Kovid-19 salgınının, yalnızca solunum yollarını değil aynı zamanda kalp-damar sistemi üzerindeki uzun vadeli etkileriyle de dikkati çektiğini dile getiren Koçoğulları, “Son çalışmalar, Kovid-19 enfeksiyonu ve kardiyovasküler olaylar arasında önemli bir ilişki olduğunu ortaya koyarken, aşıların bu riskleri önlemedeki rolünü vurguluyor.” dedi.

Koçoğulları, Kovid-19 enfeksiyonunun, özellikle kalp krizi ve felç gibi ciddi kardiyovasküler olayların görülme riskini artırdığına işaret ederek, şunları kaydetti:

“Kovid-19 geçirenlerde, enfeksiyon sonrası üç yıla kadar kalp krizi, felç ve erken ölüm riski iki katına çıkmaktadır.
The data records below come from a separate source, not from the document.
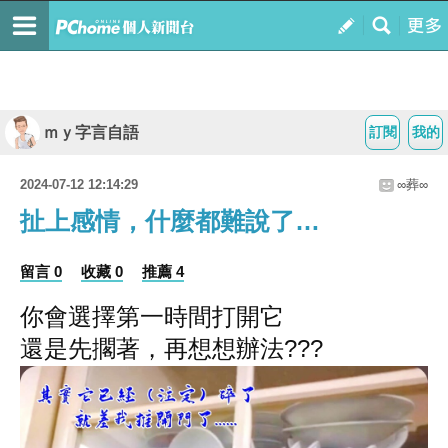
ｍｙ字言自語
訂閱
我的
2024-07-12 12:14:29
∞葬∞
扯上感情，什麼都難說了…
留言 0
收藏 0
推薦 4
你會選擇第一時間打開它
還是先擱著，再想想辦法???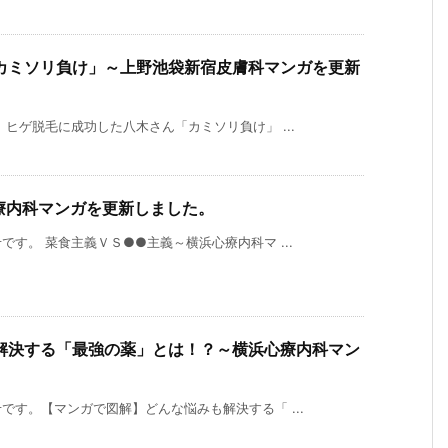
カミソリ負け」～上野池袋新宿皮膚科マンガを更新
ヒゲ脱毛に成功した八木さん「カミソリ負け」 ...
療内科マンガを更新しました。
す。 菜食主義ＶＳ●●主義～横浜心療内科マ ...
解決する「最強の薬」とは！？～横浜心療内科マン
す。【マンガで図解】どんな悩みも解決する「 ...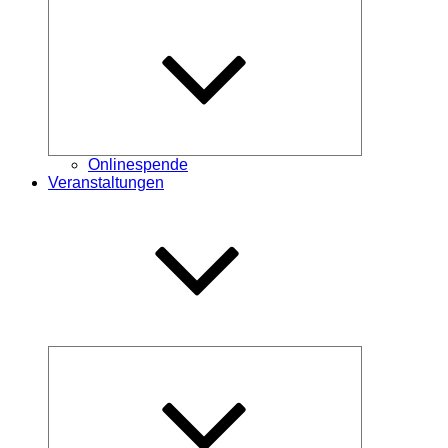
Untermenü
öffnen
Onlinespende
Veranstaltungen
Untermenü
öffnen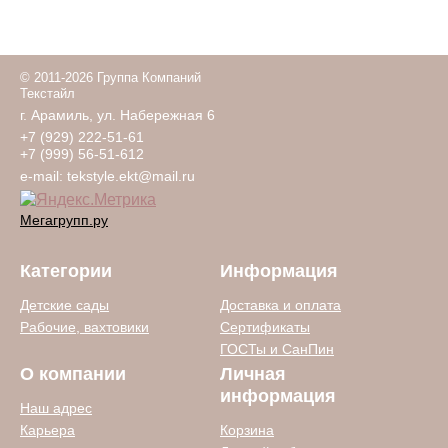
© 2011-2026 Группа Компаний
Текстайл
г. Арамиль, ул. Набережная 6
+7 (929) 222-51-61
+7 (999) 56-51-612
e-mail:
tekstyle.ekt@mail.ru
Мегагрупп.ру
Категории
Информация
Детские сады
Доставка и оплата
Рабочие, вахтовики
Сертификаты
ГОСТы и СанПин
О компании
Личная
информация
Наш адрес
Карьера
Корзина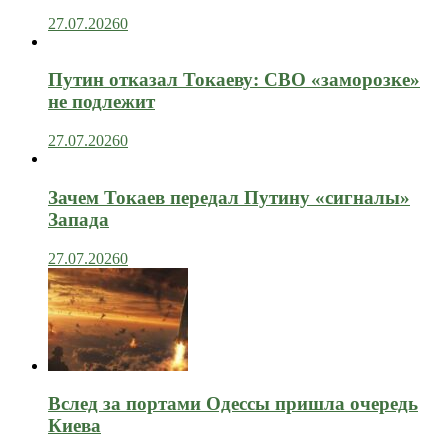
27.07.2026
0
Путин отказал Токаеву: СВО «заморозке»
не подлежит
27.07.2026
0
Зачем Токаев передал Путину «сигналы»
Запада
27.07.2026
0
Вслед за портами Одессы пришла очередь
Киева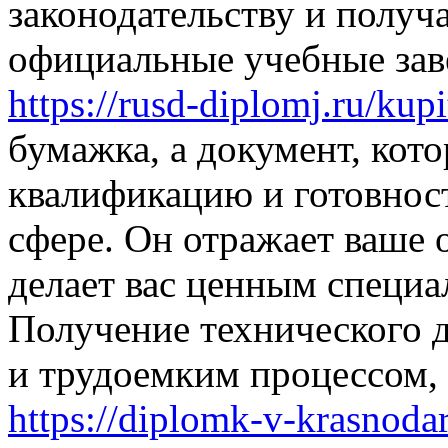
законодательству и получ
официальные учебные зав
https://rusd-diplomj.ru/kup
бумажка, а документ, кот
квалификацию и готовност
сфере. Он отражает ваше 
делает вас ценным специа
Получение технического 
и трудоемким процессом, 
https://diplomk-v-krasnoda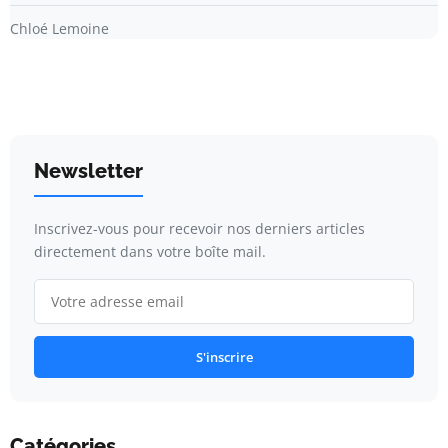
Chloé Lemoine
Newsletter
Inscrivez-vous pour recevoir nos derniers articles
directement dans votre boîte mail.
S'inscrire
Catégories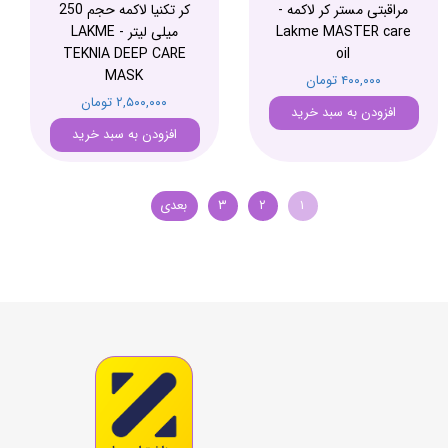
مراقبتی مستر کر لاکمه -
کر تکنیا لاکمه حجم 250
Lakme MASTER care
میلی لیتر - LAKME
TEKNIA DEEP CARE
oil
MASK
۴۰۰,۰۰۰ تومان
۲,۵۰۰,۰۰۰ تومان
افزودن به سبد خرید
افزودن به سبد خرید
۱
۲
۳
بعدی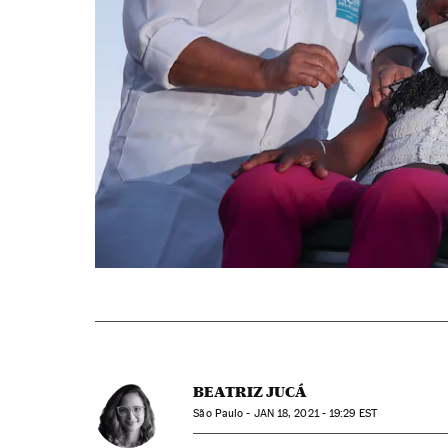
BEATRIZ JUCÁ
São Paulo -
JAN
18, 2021 - 19:29
EST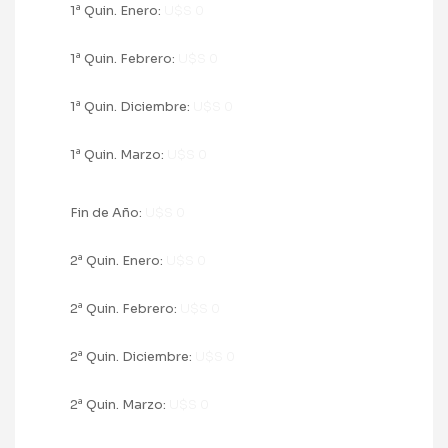
a
1
Quin. Enero:
U$S 0
a
1
Quin. Febrero:
U$S 0
a
1
Quin. Diciembre:
U$S 0
a
1
Quin. Marzo:
U$S 0
Fin de Año:
U$S 0
a
2
Quin. Enero:
U$S 0
a
2
Quin. Febrero:
U$S 0
a
2
Quin. Diciembre:
U$S 0
a
2
Quin. Marzo:
U$S 0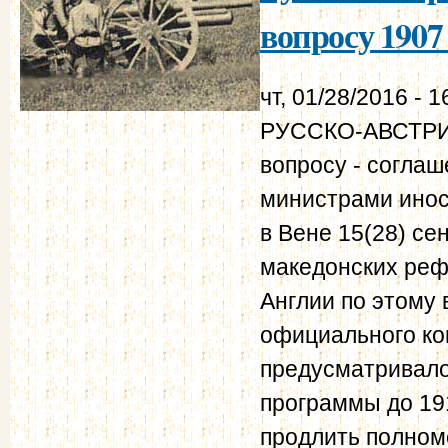
вопросу 1907 
чт, 01/28/2016 - 1
РУССКО-АВСТРИ
вопросу - согла
министрами инос
в Вене 15(28) с
македонских рефо
Англии по этому
официального ко
предусматривал
программы до 191
продлить полном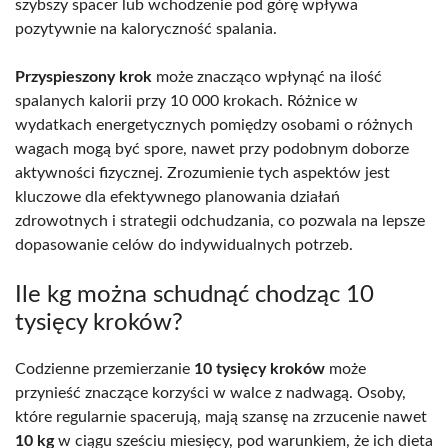
szybszy spacer lub wchodzenie pod górę wpływa
pozytywnie na kaloryczność spalania.
Przyspieszony krok
może znacząco wpłynąć na ilość
spalanych kalorii przy 10 000 krokach. Różnice w
wydatkach energetycznych pomiędzy osobami o różnych
wagach mogą być spore, nawet przy podobnym doborze
aktywności fizycznej. Zrozumienie tych aspektów jest
kluczowe dla efektywnego planowania działań
zdrowotnych i strategii odchudzania, co pozwala na lepsze
dopasowanie celów do indywidualnych potrzeb.
Ile kg można schudnąć chodząc 10
tysięcy kroków?
Codzienne przemierzanie
10 tysięcy kroków
może
przynieść znaczące korzyści w walce z nadwagą. Osoby,
które regularnie spacerują, mają szansę na zrzucenie nawet
10 kg
w ciągu sześciu miesięcy, pod warunkiem, że ich dieta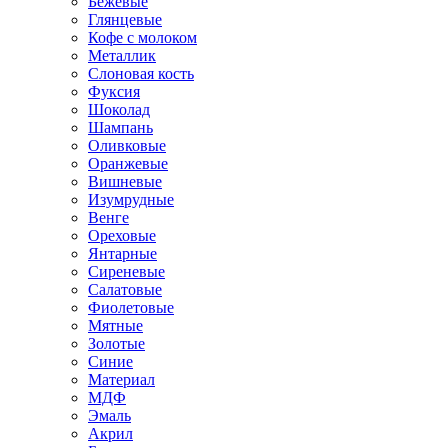
Бежевые
Глянцевые
Кофе с молоком
Металлик
Слоновая кость
Фуксия
Шоколад
Шампань
Оливковые
Оранжевые
Вишневые
Изумрудные
Венге
Ореховые
Янтарные
Сиреневые
Салатовые
Фиолетовые
Мятные
Золотые
Синие
Материал
МДФ
Эмаль
Акрил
Bu risk, özellikle şiddetli enfeksiyon geçirenlerde daha belirgin hale gelmektedir. Hafif Kovid-19 vakaları bile miyokardit, aritmi ve kalp yetmezliği gibi kardiyovasküler sorunlara yol açabilir. SARS-CoV-2, doğrudan damar dokularını enfekte ederek, plaklarda iltihaplanmaya ve plak yırtılması nedeniyle kalp krizi veya felce neden olabilecek süreçleri başlatabilir.

Kovid-19 enfeksiyonu ile ilişkili kardiyovasküler riskler, tip 2 diyabet ve arter hastalığı gibi geleneksel risk faktörleri ile karşılaştırılabilir düzeydedir.”

Aşıların, Kovid-19’un ağır etkilerini önleyerek kardiyovasküler komplikasyonları azaltmada önemli rol oynadığına dikkati çeken Koçoğulları, “Son bulgular, Kovid-19 aşılarının güvenli ve etkili olduğunu kanıtlamaktadır. Kovid-19 aşılarının kalp krizi riskini artırmadığı kanıtlanmıştır. Aşılama sonrası görülen hafif iltihaplanma, bağışıklık sisteminin normal bir tepkisidir ve kardiyovasküler olaylarla ilişkilendirilmez. mRNA aşıları sonrası nadir görülen miyokardit ve perikardit vakaları rapor edilmiştir. Bu vakalar çoğunlukla genç erkeklerde görülmekle birlikte, genellikle hafif seyretmekte ve uygun tedavi ile hızla iyileşmektedir.” bilgisini paylaştı.

Koçoğulları, aşıların ağır Kovid-19 riskini azaltarak dolaylı olarak kalp krizi ve felç gibi olayların önlenmesine katkı sağladığının altını çizerek, “Yapılan araştırmalar, Kovid-19 aşıları ile ani kardiyak ölüm arasında bir ilişki bulunmadığını göstermiştir. Bu bulgu, aşıların kardiyovasküler güvenliğini desteklemektedir.” dedi.